In case you missed the compelling image of 2nd Lt. Alix Schoelcher Idrache standing at attention with a tear streaming down his cheek during the commencement ceremony at West Point’s U.S. Military Academy going viral on social media this week, check out the Washington Post’s feature on Idrache, who immigrated to America from Haiti in 2009, one year before an earthquake leveled much of Port-au-Prince. “He chose to become a pilot because it seemed like something he never would have been able to do without West Point, he said. ‘People where I’m from don’t grow up to be pilots, right?’ Idrache said. ‘Like they don’t dream of flying a helicopter, that’s not something you do. You don’t just say I’m going to be a pilot and make it happen. There’re no aviation, there are no helicopters, no flight schools. There’re none of that.’”
Another 2016 graduate who made the news this week, Norma Torres Mendoza, drove her mother 2,000 miles—from Texas to Massachusetts—so that she could attend her daughter’s graduation from the prestigious Harvard Kennedy School of Government, where Mendoza studied public policy. Despite Mendoza’s achievement in the American school-system, the 25-year old is burdened by the lingering fear of her mother’s—and her own—deportation. “It makes me sad to think that the country we have come to love as our home, we may one day have to leave,” she said. “Especially because we have so much to contribute.” Read more in the Boston Globe.
On Wednesday, Indiana’s Senate reviewed a report produced by the Republican-led Office of Senate Fiscal Policy (Indiana Business Journal) stating that illegal immigration costs the Hoosier state $131 million annually through such costs as healthcare, K-12 public education, and incarceration. Critics argue that the report fails to account for the tax revenue that undocumented immigrants contribute to state and local coffers.

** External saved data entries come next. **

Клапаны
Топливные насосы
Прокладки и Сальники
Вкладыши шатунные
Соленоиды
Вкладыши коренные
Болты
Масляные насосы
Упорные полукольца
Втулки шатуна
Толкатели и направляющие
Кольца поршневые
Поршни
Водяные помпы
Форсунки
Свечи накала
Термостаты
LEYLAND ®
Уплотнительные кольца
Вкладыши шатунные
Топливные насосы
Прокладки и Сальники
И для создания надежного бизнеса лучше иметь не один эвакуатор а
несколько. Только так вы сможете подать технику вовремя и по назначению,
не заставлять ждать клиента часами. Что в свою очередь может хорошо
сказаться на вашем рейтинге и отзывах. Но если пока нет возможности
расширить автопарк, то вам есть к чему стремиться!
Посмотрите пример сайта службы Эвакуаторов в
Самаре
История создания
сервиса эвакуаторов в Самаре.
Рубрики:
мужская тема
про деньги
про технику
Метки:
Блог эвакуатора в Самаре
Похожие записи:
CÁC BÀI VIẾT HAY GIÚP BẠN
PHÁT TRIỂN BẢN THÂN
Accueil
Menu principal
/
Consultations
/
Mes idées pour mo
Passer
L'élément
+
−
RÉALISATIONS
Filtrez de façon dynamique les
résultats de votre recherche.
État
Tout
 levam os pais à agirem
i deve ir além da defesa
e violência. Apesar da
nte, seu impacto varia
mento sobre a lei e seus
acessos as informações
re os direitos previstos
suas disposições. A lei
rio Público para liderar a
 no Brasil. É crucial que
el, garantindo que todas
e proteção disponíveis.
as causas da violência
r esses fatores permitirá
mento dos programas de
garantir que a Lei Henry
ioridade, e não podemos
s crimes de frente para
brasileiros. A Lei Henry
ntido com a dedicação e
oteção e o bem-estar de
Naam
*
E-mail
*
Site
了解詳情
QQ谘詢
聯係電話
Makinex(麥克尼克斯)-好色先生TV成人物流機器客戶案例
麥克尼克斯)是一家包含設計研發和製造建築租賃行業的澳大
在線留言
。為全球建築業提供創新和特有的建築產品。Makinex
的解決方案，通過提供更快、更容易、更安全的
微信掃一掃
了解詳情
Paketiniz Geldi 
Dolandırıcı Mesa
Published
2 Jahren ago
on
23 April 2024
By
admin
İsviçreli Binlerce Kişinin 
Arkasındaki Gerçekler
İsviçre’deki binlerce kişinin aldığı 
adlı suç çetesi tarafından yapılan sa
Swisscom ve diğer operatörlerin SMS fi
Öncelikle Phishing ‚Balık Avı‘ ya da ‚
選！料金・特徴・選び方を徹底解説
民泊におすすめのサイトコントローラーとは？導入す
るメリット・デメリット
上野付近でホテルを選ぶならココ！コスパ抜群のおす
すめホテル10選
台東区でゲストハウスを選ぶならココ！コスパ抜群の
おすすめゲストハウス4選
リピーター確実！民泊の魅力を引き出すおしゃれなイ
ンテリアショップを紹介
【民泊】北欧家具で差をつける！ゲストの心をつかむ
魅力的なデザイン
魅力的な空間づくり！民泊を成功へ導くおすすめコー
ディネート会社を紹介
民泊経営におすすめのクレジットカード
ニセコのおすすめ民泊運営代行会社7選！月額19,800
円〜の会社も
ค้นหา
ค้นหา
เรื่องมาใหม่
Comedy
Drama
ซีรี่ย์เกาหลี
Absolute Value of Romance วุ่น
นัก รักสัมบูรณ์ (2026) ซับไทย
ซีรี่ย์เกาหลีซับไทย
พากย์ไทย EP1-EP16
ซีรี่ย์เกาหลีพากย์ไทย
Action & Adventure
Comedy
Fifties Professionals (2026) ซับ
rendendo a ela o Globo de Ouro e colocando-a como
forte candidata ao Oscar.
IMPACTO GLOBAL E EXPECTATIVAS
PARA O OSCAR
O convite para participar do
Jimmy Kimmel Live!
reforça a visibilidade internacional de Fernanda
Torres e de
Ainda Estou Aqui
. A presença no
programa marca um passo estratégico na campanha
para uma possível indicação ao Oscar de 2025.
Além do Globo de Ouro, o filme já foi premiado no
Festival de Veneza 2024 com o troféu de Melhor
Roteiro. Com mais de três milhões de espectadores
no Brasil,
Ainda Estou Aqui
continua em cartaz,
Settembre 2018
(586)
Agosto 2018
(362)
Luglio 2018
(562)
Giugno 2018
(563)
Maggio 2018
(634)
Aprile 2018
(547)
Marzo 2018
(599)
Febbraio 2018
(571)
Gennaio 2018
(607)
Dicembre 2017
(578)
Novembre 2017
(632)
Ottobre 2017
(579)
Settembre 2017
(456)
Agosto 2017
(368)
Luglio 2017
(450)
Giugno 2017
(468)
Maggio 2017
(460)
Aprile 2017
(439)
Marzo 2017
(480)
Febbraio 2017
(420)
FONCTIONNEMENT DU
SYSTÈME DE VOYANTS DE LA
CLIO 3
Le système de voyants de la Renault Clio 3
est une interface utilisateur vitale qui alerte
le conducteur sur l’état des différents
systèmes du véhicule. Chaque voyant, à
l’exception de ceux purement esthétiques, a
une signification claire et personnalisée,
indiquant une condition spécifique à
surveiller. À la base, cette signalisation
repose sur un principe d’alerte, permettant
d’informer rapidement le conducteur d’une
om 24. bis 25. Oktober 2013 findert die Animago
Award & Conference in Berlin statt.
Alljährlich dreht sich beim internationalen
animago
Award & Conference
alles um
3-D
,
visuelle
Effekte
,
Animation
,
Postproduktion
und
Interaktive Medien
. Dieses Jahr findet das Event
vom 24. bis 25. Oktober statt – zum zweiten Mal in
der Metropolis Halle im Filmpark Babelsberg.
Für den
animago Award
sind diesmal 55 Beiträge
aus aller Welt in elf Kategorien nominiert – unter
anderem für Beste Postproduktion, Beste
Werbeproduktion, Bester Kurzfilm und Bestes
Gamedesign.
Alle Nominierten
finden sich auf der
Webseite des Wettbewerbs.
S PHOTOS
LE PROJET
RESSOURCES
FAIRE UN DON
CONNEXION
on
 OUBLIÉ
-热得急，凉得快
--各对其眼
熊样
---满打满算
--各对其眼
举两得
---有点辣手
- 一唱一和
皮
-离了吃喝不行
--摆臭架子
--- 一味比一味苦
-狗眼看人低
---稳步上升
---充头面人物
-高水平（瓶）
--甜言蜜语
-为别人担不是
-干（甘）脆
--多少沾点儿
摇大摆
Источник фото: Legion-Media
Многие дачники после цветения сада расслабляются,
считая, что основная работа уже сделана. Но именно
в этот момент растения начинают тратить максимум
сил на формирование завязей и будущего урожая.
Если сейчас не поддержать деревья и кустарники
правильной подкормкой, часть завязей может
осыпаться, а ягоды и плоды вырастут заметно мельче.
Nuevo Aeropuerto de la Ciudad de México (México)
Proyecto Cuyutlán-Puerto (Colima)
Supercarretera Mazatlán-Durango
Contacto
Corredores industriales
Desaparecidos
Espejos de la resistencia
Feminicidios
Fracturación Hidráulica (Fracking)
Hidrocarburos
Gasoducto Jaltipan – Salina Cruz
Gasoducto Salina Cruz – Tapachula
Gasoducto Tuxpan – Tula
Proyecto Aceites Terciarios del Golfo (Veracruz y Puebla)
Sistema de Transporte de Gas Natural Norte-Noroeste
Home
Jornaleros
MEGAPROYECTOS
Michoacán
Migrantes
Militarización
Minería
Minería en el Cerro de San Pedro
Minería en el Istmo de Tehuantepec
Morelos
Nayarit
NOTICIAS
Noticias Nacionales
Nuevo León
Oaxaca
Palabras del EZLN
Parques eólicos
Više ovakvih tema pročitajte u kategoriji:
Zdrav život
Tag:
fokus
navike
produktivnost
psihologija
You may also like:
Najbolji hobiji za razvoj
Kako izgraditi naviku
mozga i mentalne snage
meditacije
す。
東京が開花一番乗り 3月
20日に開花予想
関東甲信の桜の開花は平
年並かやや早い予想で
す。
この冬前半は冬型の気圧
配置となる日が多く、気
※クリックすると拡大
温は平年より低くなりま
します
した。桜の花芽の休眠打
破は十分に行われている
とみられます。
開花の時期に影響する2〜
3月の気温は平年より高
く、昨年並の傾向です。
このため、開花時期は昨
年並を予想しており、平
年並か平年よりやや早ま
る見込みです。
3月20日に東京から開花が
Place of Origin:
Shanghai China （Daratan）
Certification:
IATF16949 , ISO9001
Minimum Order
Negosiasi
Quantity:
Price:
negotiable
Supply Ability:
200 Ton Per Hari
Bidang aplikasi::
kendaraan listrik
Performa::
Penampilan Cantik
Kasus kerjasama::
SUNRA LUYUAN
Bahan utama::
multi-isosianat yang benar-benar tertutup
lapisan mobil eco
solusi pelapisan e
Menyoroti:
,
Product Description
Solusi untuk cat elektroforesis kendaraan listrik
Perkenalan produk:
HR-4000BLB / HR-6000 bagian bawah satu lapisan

According to the Institute on Taxation and Economic Policy, “Indiana immigrants who are here illegally paid $108.9 million in state and local taxes in 2010….But were they to have legal status, they would have paid $141.7 million in state and local taxes.” Similarly, though it accounts for both legal and unauthorized immigrants, PNAE finds that foreign-born Hispanic residents in Indiana paid $251.4 million in state and local taxes.
In case you missed it:
Check out this week’s “Reason for Reform” feature on Ohio County Commissioner Tom Dunlap. According to Dunlap, “Agriculture is probably our number-one industry in the county….I’ve talked to several farmers who are stretched for manpower. They’re having a terrible time getting the product out of the field.” This story appears as part of PNAE’s Reason for Reform campaign, which features hundreds of stories from individuals around the country sharing their reasons for immigration reform.